Breaking Out Of Society's Expectations

A Teen's Take on Social Media and Body Image

Editor's Note:

In 7th grade this young writer says she became aware of the impossible standards womyn are expected to live up to in social media. She shares the painful experiences of friends and encourages us to recognize the false images and recognize our own true beauty.

Imagine waking up in the morning and looking at yourself in the mirror and hating what you see. Then, going on social media and seeing pictures of models only to be left wishing you looked like them. On top of that, knowing that there’s clothing stores that push the issue of what your own body should look like.

Did you know Abercrombie and Fitch’s largest size in jeans was a 10 and the sizes XL and XXL were not even on their sizing charts? The old CEO of Abercrombie and Fitch, Mike Jeffries, said his business was built around sex appeal. So, as a result, the sizes for womyn only went up to large but for men they went up to XXL because he wanted “buffer” men wearing his clothes.

For example, Jeffries said that sex appeal was almost everything. “That’s why we hire good-looking people, and we want to market to cool, good looking people. We don’t market to anyone other than that,” said Jeffries.

In 6th grade, a friend of mine would cry to me about this line of clothing. A 12-year-old girl crying about a brand that didn’t supply the size she needed. But this isn’t the only terrible thing that happens to womyn that can ruin their confidence.

Going into middle school, it just gets worse for girls because they start to realize the expectations of society and then struggle with self love.

It was in the seventh grade when I got very into social media and noticed the standards that womyn are held up too, like having to be size 0 in jeans or having flawless skin. I think social media is when I really started to notice how womyn are so sexualized and if they were provocative then they got more attention and more compliments from others.

This was so strange for me to see because I grew up learning you should never put yourself out there like that. It made me insecure because I saw all these pretty girls that have these perfect hourglass figures and I thought that this is what you need to look like to be seen as beautiful.

It was in the seventh grade that I started to really understand what true insecurities really felt like. Now, sure I got over these thoughts and learned to accept myself, but not everyone is as lucky as me.

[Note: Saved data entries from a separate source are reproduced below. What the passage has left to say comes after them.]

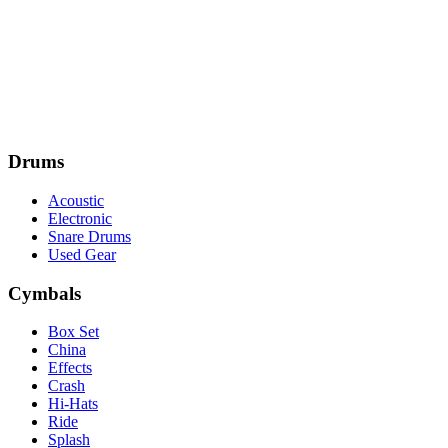
Drums
Acoustic
Electronic
Snare Drums
Used Gear
Cymbals
Box Set
China
Effects
Crash
Hi-Hats
Ride
Splash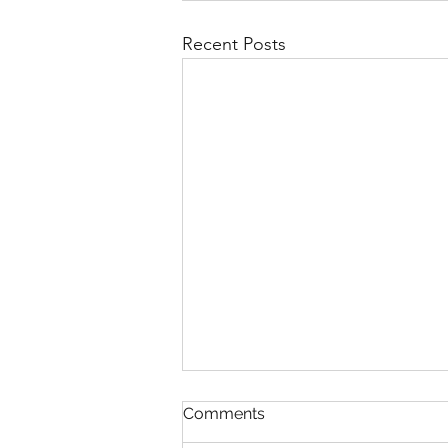
Recent Posts
Comments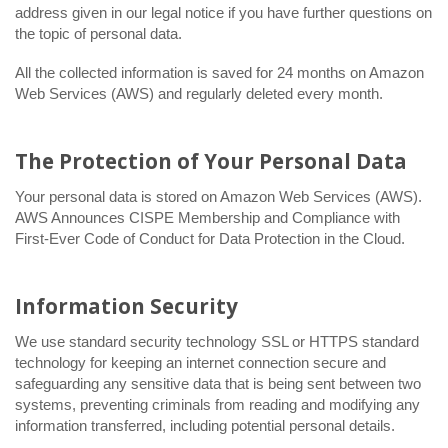
address given in our legal notice if you have further questions on
the topic of personal data.
All the collected information is saved for 24 months on Amazon
Web Services (AWS) and regularly deleted every month.
The Protection of Your Personal Data
Your personal data is stored on Amazon Web Services (AWS).
AWS Announces CISPE Membership and Compliance with
First-Ever Code of Conduct for Data Protection in the Cloud.
Information Security
We use standard security technology SSL or HTTPS standard
technology for keeping an internet connection secure and
safeguarding any sensitive data that is being sent between two
systems, preventing criminals from reading and modifying any
information transferred, including potential personal details.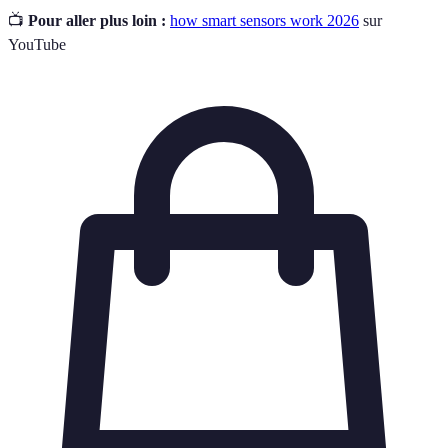
📺
Pour aller plus loin :
how smart sensors work 2026
sur
YouTube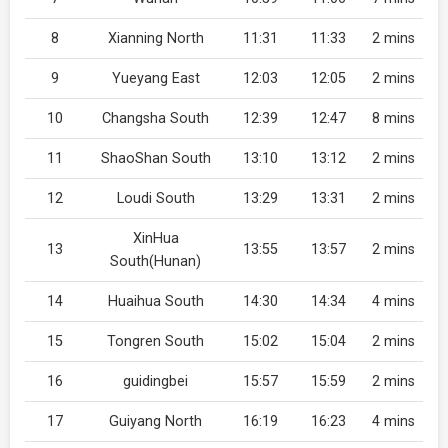
8
Xianning North
11:31
11:33
2 mins
9
Yueyang East
12:03
12:05
2 mins
10
Changsha South
12:39
12:47
8 mins
11
ShaoShan South
13:10
13:12
2 mins
12
Loudi South
13:29
13:31
2 mins
XinHua
13
13:55
13:57
2 mins
South(Hunan)
14
Huaihua South
14:30
14:34
4 mins
15
Tongren South
15:02
15:04
2 mins
16
guidingbei
15:57
15:59
2 mins
17
Guiyang North
16:19
16:23
4 mins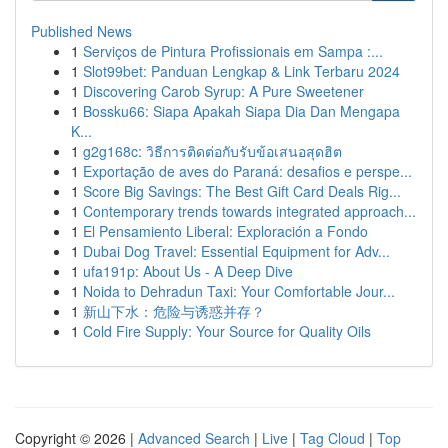
Published News
1
Serviços de Pintura Profissionais em Sampa :...
1
Slot99bet: Panduan Lengkap & Link Terbaru 2024
1
Discovering Carob Syrup: A Pure Sweetener
1
Bossku66: Siapa Apakah Siapa Dia Dan Mengapa
K...
1
g2g168c: วิธีการติดต่อกับรับข้อเสนอสุดฮิต
1
Exportação de aves do Paraná: desafios e perspe...
1
Score Big Savings: The Best Gift Card Deals Rig...
1
Contemporary trends towards integrated approach...
1
El Pensamiento Liberal: Exploración a Fondo
1
Dubai Dog Travel: Essential Equipment for Adv...
1
ufa191p: About Us - A Deep Dive
1
Noida to Dehradun Taxi: Your Comfortable Jour...
1
新山下水：危险与诱惑并存？
1
Cold Fire Supply: Your Source for Quality Oils
Copyright © 2026 |
Advanced Search
|
Live
|
Tag Cloud
|
Top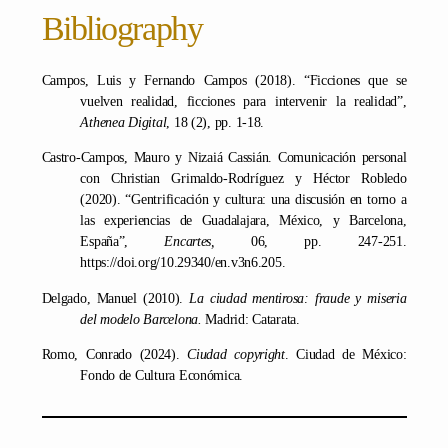
Bibliography
Campos, Luis y Fernando Campos (2018). “Ficciones que se
vuelven realidad, ficciones para intervenir la realidad”,
Athenea Digital
, 18 (2), pp. 1-18.
Castro-Campos, Mauro y Nizaiá Cassián. Comunicación personal
con Christian Grimaldo-Rodríguez y Héctor Robledo
(2020). “Gentrificación y cultura: una discusión en torno a
las experiencias de Guadalajara, México, y Barcelona,
España”,
Encartes,
06, pp. 247-251.
https://doi.org/10.29340/en.v3n6.205.
Delgado, Manuel (2010).
La ciudad mentirosa: fraude y miseria
del modelo Barcelona.
Madrid: Catarata.
Romo, Conrado (2024).
Ciudad copyright
. Ciudad de México:
Fondo de Cultura Económica.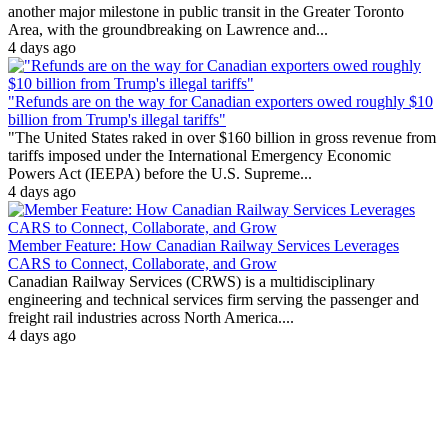
another major milestone in public transit in the Greater Toronto
Area, with the groundbreaking on Lawrence and...
4 days ago
"Refunds are on the way for Canadian exporters owed roughly $10
billion from Trump's illegal tariffs"
"The United States raked in over $160 billion in gross revenue from
tariffs imposed under the International Emergency Economic
Powers Act (IEEPA) before the U.S. Supreme...
4 days ago
Member Feature: How Canadian Railway Services Leverages
CARS to Connect, Collaborate, and Grow
Canadian Railway Services (CRWS) is a multidisciplinary
engineering and technical services firm serving the passenger and
freight rail industries across North America....
4 days ago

Have you ever thought about how it must be to be a homosexual girl who has not yet come out to her Hispanic parents and is expected to be very “girly?” Well, I have a friend who is in this current situation. I asked if she felt pressured to live up to today’s expectation of womyn, such as wearing makeup and getting “dolled up” for almost every occasion.

“It’s hard because I’m gay and I have to be slightly 'boyish' but then I have to keep in mind that my mom doesn’t know,” she said.

So not only does she feel pressured about what society could say, but she is mostly worried about her mom. How can she live up to society's expectation of her and also not reveal the fact that she’s lesbian to her parents? The first time she felt truly pressured was when her mom sat her down and told her she needed to be more ladylike, since after all she is a womyn. She drilled this idea down on her.

We talked about where she thought these standards come from and she replied with, “People just go along with these standards and that’s why there isn’t any change. I also believe that these standards are slightly from the Bible.” For example there’s an expectation that a womyn was made for a man to be his helper and be his caretaker.  

I then asked her if she could change a specific thing about how the media portrays womyn and she replied that she would change the weak look given to us. For example, womyn in movies need to be protected by the men in a bad situation.

An example would be from the movie Southpaw. In the scene where Billy’s wife had died, Miguel had been taunting both Billy and his wife and was yelling an offensive term over and over again. His wife, Maureen, tries to tell Billy to calm down, but he ends up fighting with Miguel. The wife ends up getting shot and dies. This scene shows that womyn do not want to condone violence and that they can’t defend themselves since Billy starts a physical fight for Miguel to stop talking about them both.

So, if we weren’t portrayed as so weak no one would want to mess with us because there would be that slight thought of what if they actually can defend themselves.

The way womyn are portrayed in the media has affected us more than we realize. Little girls grow up internalizing that they have to look a certain way to be beautiful which is anything but the truth. The way womyn have been sexualized has totally ruined our image on the true definition of beauty. All womyn are beautiful and you shouldn’t have to be a certain size for that to be seen.  

This story was first published by The Warrior Times.

The Warrior Times is Yerba Buena High School's student-run news publication that creates stories by the youth, for the youth.  The young people write passionately about issues occurring in their lives, communities, and the world.  Together, they are working toward elevating collective consciousness, compassion, and commitment to justice.